On July 1, 2021, the Federal Trade Commission announced that the agency has finalized a new rule that will crack down on marketers who make false, unqualified claims that their products are Made in the USA. Under the rule, marketers making unqualified Made in USA claims on labels should be able to prove that their products are “all or virtually all” made in the United States.
Commissioner Rohit Chopra was joined by Chair Lina Khan and Commissioner Rebecca Kelly Slaughter in a statement, which noted the rule will especially benefit small businesses that rely on the Made in USA label, but lack the resources to defend themselves from imitators.
The new rule codifies a broader range of remedies by the FTC, including the ability to seek redress, damages, penalties, and other relief from those who lie about a Made in USA label. It will enable the Commission for the first time to seek civil penalties of up to $43,280 per violation of the rule.
While stiff penalties are not appropriate in every instance, they send a strong signal to would-be violators that they abuse the Made in USA label at their peril.
“The final rule provides substantial benefits to the public by protecting businesses from losing sales to dishonest competitors and protecting purchasers seeking to purchase American-made goods,” said Commissioner Chopra. “More broadly, this long-overdue rule is an important reminder that the Commission must do more to use the authorities explicitly authorized by Congress to protect market participants from fraud and abuse.”
In 1994, after the North American Free Trade Agreement took effect, Congress enacted legislation authorizing the FTC to seek penalties and other relief for Made in USA fraud, but only after the Commission issued a rule. However, there had long been a bipartisan consensus at the FTC that Made in USA fraud should not be penalized. The final Made in USA Labeling Rule changes course on the Commission’s longtime approach.
The rule does not impose any new requirements on businesses. Instead, it codifies the FTC’s longstanding enforcement policy statement regarding U.S.-origin claims. By codifying this guidance into a formal rule, the Commission can increase deterrence of Made in USA fraud and seek restitution for victims.
The Commission issued a notice of proposed rulemaking for this rule in June 2020. The Commission received more than 700 comments on the proposed rule, most of which either were supportive, or sought changes that were not legally permissible. The final rule adds a provision allowing marketers to seek exemptions if they have evidence showing their unqualified Made-in-USA claims are not deceptive. .
The Made in USA Labeling Rule, which will be published in the Federal Register, incorporates guidance set forth in the Commission’s previous Decisions and Orders and its 1997 Enforcement Policy Statement on U.S. Origin Claims.

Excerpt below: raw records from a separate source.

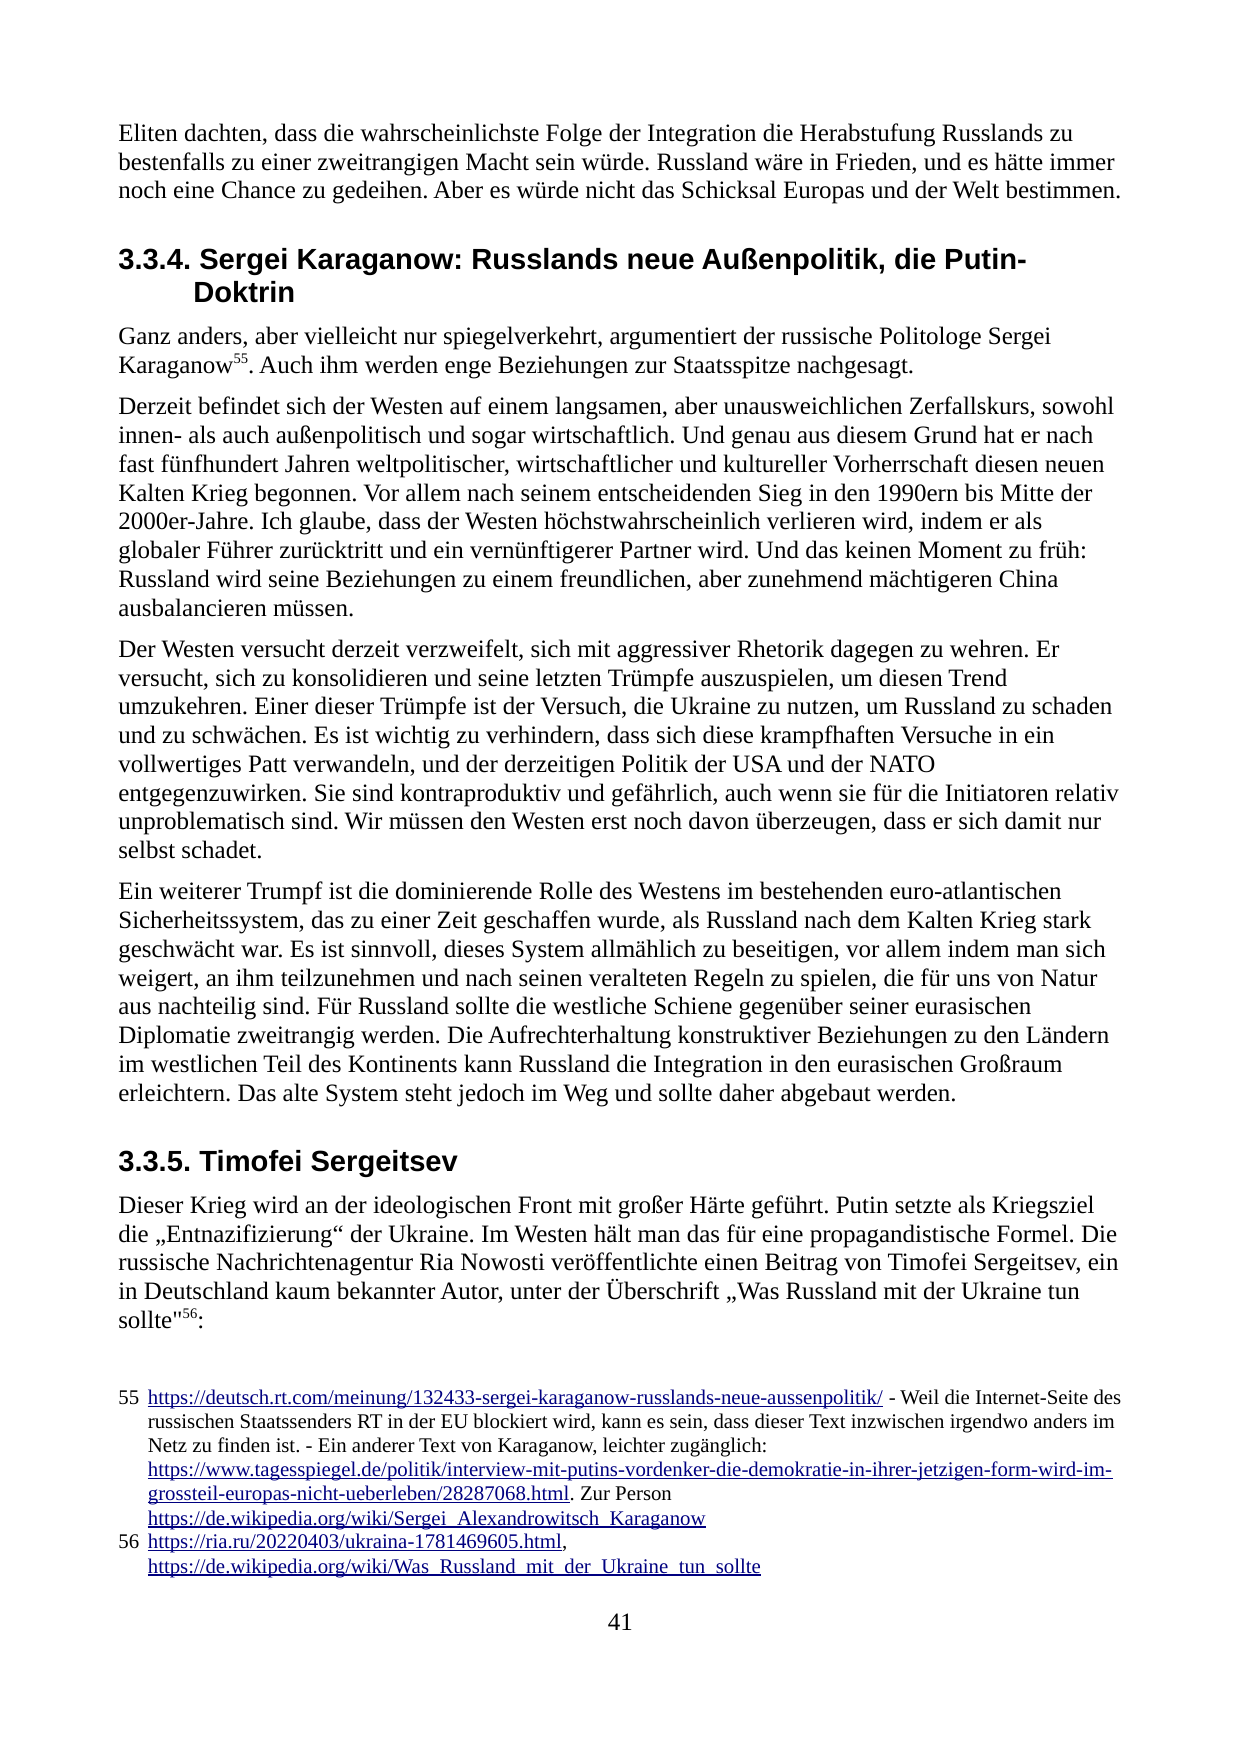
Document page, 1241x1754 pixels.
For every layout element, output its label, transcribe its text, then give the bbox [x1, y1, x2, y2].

text Eliten dachten, dass die wahrscheinlichste Folge der Integration die Herabstufung Russlands zu bestenfalls zu einer zweitrangigen Macht sein würde. Russland wäre in Frieden, und es hätte immer noch eine Chance zu gedeihen. Aber es würde nicht das Schicksal Europas und der Welt bestimmen. [118, 118, 1122, 204]
subtitle Timofei Sergeitsev [118, 1144, 1122, 1177]
text Derzeit befindet sich der Westen auf einem langsamen, aber unausweichlichen Zerfallskurs, sowohl innen- als auch außenpolitisch und sogar wirtschaftlich. Und genau aus diesem Grund hat er nach fast fünfhundert Jahren weltpolitischer, wirtschaftlicher und kultureller Vorherrschaft diesen neuen Kalten Krieg begonnen. Vor allem nach seinem entscheidenden Sieg in den 1990ern bis Mitte der 2000er-Jahre. Ich glaube, dass der Westen höchstwahrscheinlich verlieren wird, indem er als globaler Führer zurücktritt und ein vernünftigerer Partner wird. Und das keinen Moment zu früh: Russland wird seine Beziehungen zu einem freundlichen, aber zunehmend mächtigeren China ausbalancieren müssen. [118, 391, 1122, 621]
text Der Westen versucht derzeit verzweifelt, sich mit aggressiver Rhetorik dagegen zu wehren. Er versucht, sich zu konsolidieren und seine letzten Trümpfe auszuspielen, um diesen Trend umzukehren. Einer dieser Trümpfe ist der Versuch, die Ukraine zu nutzen, um Russland zu schaden und zu schwächen. Es ist wichtig zu verhindern, dass sich diese krampfhaften Versuche in ein vollwertiges Patt verwandeln, und der derzeitigen Politik der USA und der NATO entgegenzuwirken. Sie sind kontraproduktiv und gefährlich, auch wenn sie für die Initiatoren relativ unproblematisch sind. Wir müssen den Westen erst noch davon überzeugen, dass er sich damit nur selbst schadet. [118, 634, 1122, 864]
text https://deutsch.rt.com/meinung/132433-sergei-karaganow-russlands-neue-aussenpolitik/ - Weil die Internet-Seite des russischen Staatssenders RT in der EU blockiert wird, kann es sein, dass dieser Text inzwischen irgendwo anders im Netz zu finden ist. - Ein anderer Text von Karaganow, leichter zugänglich: https://www.tagesspiegel.de/politik/interview-mit-putins-vordenker-die-demokratie-in-ihrer-jetzigen-form-wird-im-grossteil-europas-nicht-ueberleben/28287068.html. Zur Person https://de.wikipedia.org/wiki/Sergei_Alexandrowitsch_Karaganow [118, 1385, 1122, 1529]
subtitle Sergei Karaganow: Russlands neue Außenpolitik, die Putin-Doktrin [118, 242, 1122, 309]
text https://ria.ru/20220403/ukraina-1781469605.html, https://de.wikipedia.org/wiki/Was_Russland_mit_der_Ukraine_tun_sollte [118, 1529, 1122, 1578]
text Ein weiterer Trumpf ist die dominierende Rolle des Westens im bestehenden euro-atlantischen Sicherheitssystem, das zu einer Zeit geschaffen wurde, als Russland nach dem Kalten Krieg stark geschwächt war. Es ist sinnvoll, dieses System allmählich zu beseitigen, vor allem indem man sich weigert, an ihm teilzunehmen und nach seinen veralteten Regeln zu spielen, die für uns von Natur aus nachteilig sind. Für Russland sollte die westliche Schiene gegenüber seiner eurasischen Diplomatie zweitrangig werden. Die Aufrechterhaltung konstruktiver Beziehungen zu den Ländern im westlichen Teil des Kontinents kann Russland die Integration in den eurasischen Großraum erleichtern. Das alte System steht jedoch im Weg und sollte daher abgebaut werden. [118, 876, 1122, 1106]
text Dieser Krieg wird an der ideologischen Front mit großer Härte geführt. Putin setzte als Kriegsziel die „Entnazifizierung“ der Ukraine. Im Westen hält man das für eine propagandistische Formel. Die russische Nachrichtenagentur Ria Nowosti veröffentlichte einen Beitrag von Timofei Sergeitsev, ein in Deutschland kaum bekannter Autor, unter der Überschrift „Was Russland mit der Ukraine tun sollte": [118, 1190, 1122, 1334]
text Ganz anders, aber vielleicht nur spiegelverkehrt, argumentiert der russische Politologe Sergei Karaganow. Auch ihm werden enge Beziehungen zur Staatsspitze nachgesagt. [118, 321, 1122, 379]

Consistent with this guidance, the rule will prohibit marketers from including unqualified Made in USA claims on labels unless: 1) final assembly or processing of the product occurs in the United States; 2) all significant processing that goes into the product occurs in the United States; and 3) all or virtually all ingredients or components of the product are made and sourced in the United States.
The rule applies to labeling claims. The FTC has outlined a definition of “label” consistent with the Commission’s expertise on labeling. While the Commission declined to adopt a definition that includes a list of specific examples, such as restaurant menus, the definition of label does extend beyond labels that are physically affixed to a product. As described in the rule, other depictions of labels are also covered; in some circumstances, labels appearing online may also be subject to the rule. Whether and how the FTC will attempt to extend the rule to cover advertising more broadly remains to be seen.
Commissioner and FTC attorney Christine Wilson issued a dissenting statement. “I support the FTC’s prosecution of MUSA fraud and supported its consideration of a rule that addresses deceptive MUSA claims on labels, consistent with the authority granted to the FTC by Congress in Section 45a. The Rule announced today, however, exceeds that authority … The Commission nonetheless has chosen to promulgate a rule that could be read to cover all advertising, not just labeling.”
The FTC will continue to bring enforcement action against marketers that make deceptive U.S.-origin claims falling outside the rule under Section 5 of the Federal Trade Commission Act. The FTC is authorized to seek penalties for violations of the rule. It does not supersede, alter, or affect any other federal statute or regulation relating to country-of-origin labels.
The rule will become effective thirty days following publication in the Federal Register.